(你的任务)
[a] 根据这段主备库切换说明,9.0之前的版本只能用哪种方式进行切换?
[b] 请原样输出这段主备库切换说明中的一段文字,从“主备库切换常用的有两种方式,第一种是使用”开始,到“5)启动原主库(现在的备库)”结束。

=== 节选内容 ===

主备库切换常用的有两种方式,第一种是使用触发文件,9.0之前的版本只能使用此种方式切换,第二个是使用命令promote的方式。
切换之前需要查看主备库的角色,查看角色的方式可以参考:
https://blog.csdn.net/m15217321304/article/details/86628843
文件触发方式的主要步骤如下:
1) 配置备库的recovery.conf文件trigger_file参数。
2)关闭主库,关闭方式建议使用 -m fast,干净的关闭
3)在备库上面创建trigger_file指定的文件,如果备库激活成功,recovery.conf会变成recovery.done
4) 原主库创建recovery.conf文件,然后按照配置备库的方式修改recovery.conf文件。
5)启动原主库(现在的备库)
1、主库IP 192.168.40.130 主机名:postgres 端口:5442
备库IP 192.168.40.131 主机名:postgreshot 端口:5442
2、查询当前数据库状态
postgres=# select * from pg_stat_replication;
-[ RECORD 1 ]----+------------------------------
pid | 43754
usesysid | 16384
usename | replica
application_name | walreceiver
client_addr | 192.168.40.131
client_hostname |
client_port | 36568
backend_start | 2019-01-24 16:01:03.500056-05
backend_xmin | 582
state | streaming
sent_lsn | 0/3033760
write_lsn | 0/3033760
flush_lsn | 0/3033760
replay_lsn | 0/3033760
write_lag |
flush_lag |
replay_lag |
sync_priority | 0
sync_state | async
3、配置备库的recovery.conf文件
[postgres@postgreshot pg11]$ hostname
postgreshot
[postgres@postgreshot pg11]$ cat recovery.conf |grep -iv '^#'
recovery_target_timeline = 'latest'
standby_mode = on
primary_conninfo = 'host=192.168.40.130 port=5442 user=replica' # e.g. 'host=localhost port=5432'
trigger_file = '/home/postgres/pg11/trigger'
[postgres@postgreshot pg11]$
备注:主备库的认证方式使用的.pgpass方式,建议不要把密码文件直接配置到recovery.conf文件里面。调整以上参数需要重启才能生效。

=== 给定数据 ===

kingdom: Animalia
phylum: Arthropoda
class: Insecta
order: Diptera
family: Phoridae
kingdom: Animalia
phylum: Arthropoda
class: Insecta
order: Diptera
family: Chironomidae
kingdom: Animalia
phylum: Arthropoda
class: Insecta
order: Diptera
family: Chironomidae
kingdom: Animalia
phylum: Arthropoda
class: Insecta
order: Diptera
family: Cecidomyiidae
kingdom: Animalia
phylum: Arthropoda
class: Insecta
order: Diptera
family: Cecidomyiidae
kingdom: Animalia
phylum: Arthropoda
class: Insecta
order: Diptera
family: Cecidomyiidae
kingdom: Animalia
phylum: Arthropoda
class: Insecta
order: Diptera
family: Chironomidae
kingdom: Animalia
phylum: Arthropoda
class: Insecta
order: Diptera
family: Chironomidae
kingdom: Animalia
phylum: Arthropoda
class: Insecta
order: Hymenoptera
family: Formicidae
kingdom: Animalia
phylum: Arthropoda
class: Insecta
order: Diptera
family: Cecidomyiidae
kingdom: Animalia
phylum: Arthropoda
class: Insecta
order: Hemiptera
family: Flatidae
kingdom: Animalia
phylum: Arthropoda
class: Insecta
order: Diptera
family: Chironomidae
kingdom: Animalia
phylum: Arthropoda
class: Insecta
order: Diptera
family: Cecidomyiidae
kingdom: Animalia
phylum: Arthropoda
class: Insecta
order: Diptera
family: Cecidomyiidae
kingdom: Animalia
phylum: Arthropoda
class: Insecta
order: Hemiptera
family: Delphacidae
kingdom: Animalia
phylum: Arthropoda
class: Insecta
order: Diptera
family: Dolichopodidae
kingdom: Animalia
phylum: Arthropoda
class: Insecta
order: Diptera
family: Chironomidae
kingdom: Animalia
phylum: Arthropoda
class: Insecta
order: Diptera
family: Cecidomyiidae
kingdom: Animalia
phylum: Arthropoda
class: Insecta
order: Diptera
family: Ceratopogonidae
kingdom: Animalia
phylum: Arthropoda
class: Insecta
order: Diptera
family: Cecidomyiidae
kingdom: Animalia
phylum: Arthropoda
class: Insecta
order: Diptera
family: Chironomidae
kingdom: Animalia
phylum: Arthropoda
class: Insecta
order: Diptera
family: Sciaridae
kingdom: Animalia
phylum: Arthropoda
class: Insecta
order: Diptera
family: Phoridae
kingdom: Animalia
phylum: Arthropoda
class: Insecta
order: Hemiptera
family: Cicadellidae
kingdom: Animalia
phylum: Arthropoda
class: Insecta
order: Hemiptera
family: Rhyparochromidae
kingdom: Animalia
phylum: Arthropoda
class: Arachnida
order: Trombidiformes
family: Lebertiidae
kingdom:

===

(任务结果)
[a] 只能使用触发文件的方式。

[b]
主备库切换常用的有两种方式,第一种是使用触发文件,9.0之前的版本只能使用此种方式切换,第二个是使用命令promote的方式。
切换之前需要查看主备库的角色,查看角色的方式可以参考:
https://blog.csdn.net/m15217321304/article/details/86628843
文件触发方式的主要步骤如下:
1) 配置备库的recovery.conf文件trigger_file参数。
2)关闭主库,关闭方式建议使用 -m fast,干净的关闭
3)在备库上面创建trigger_file指定的文件,如果备库激活成功,recovery.conf会变成recovery.done
4) 原主库创建recovery.conf文件,然后按照配置备库的方式修改recovery.conf文件。
5)启动原主库(现在的备库)